Çayönü yerleşmesinde çıkan buluntular: Çakmaktaşı, obsidyen, bazalt, doğal bakır, oraklar, kazıyıcı - delici aletler ve çeşitli süs eşyaları ele geçmiştir. Çayönü yakınlarında Çakmaktaşı yatakları tespit edilmiş fakat Çayönü insanı kalitesiz çakmaktaşı kullanmamıştır. Yeri tam olarak bilinmeyen bir yerden çakmaktaşı getirtip kullanmışlardır.

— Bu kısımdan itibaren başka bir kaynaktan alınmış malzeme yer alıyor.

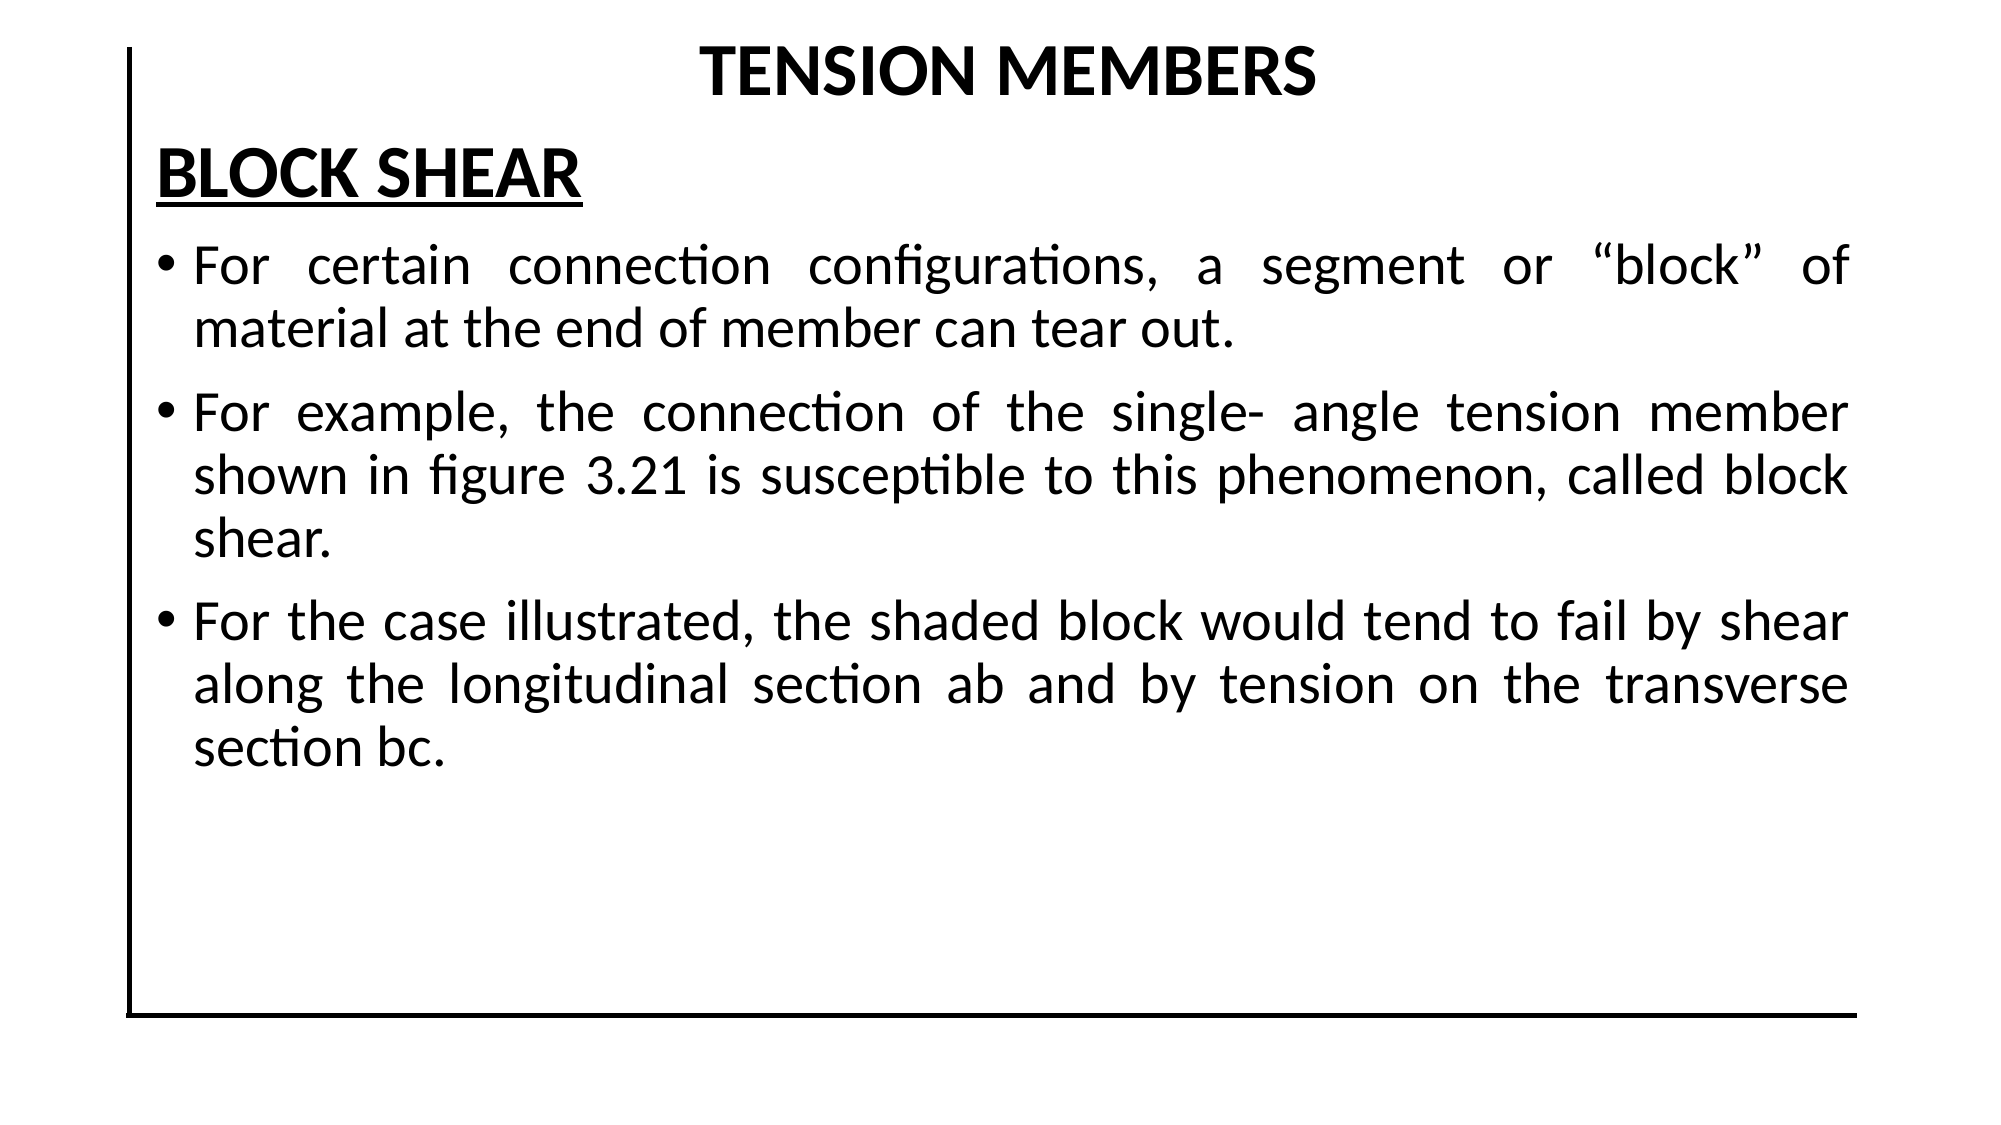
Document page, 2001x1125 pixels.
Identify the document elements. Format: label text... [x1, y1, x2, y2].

list TENSION MEMBERS BLOCK SHEAR For certain connection configurations, a segment or “block” of material at the end of member can tear out. For example, the connection of the single- angle tension member shown in figure 3.21 is susceptible to this phenomenon, called block shear. For the case illustrated, the shaded block would tend to fail by shear along the longitudinal section ab and by tension on the transverse section bc. [140, 22, 1867, 991]
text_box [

Hammaddenin %30’unu oluşturan obsidyenin ise yörede kesinlikle olmayıp dışardan getirildiği düşünülmektedir.                   

Çayönü Yakındoğu’da en erken seramik kullanımı öncesi yerleşim merkezi olması açısından büyük önem taşır. Ayrıca, Anadolu’da böyle bir yerleşim tespitinin yapılması o döneme ait çok büyük çapta mimariye ait kalıntılar olması da dünya kültür tarihi içinde  çok önemli bir yerleşim olduğunu göstermektedir.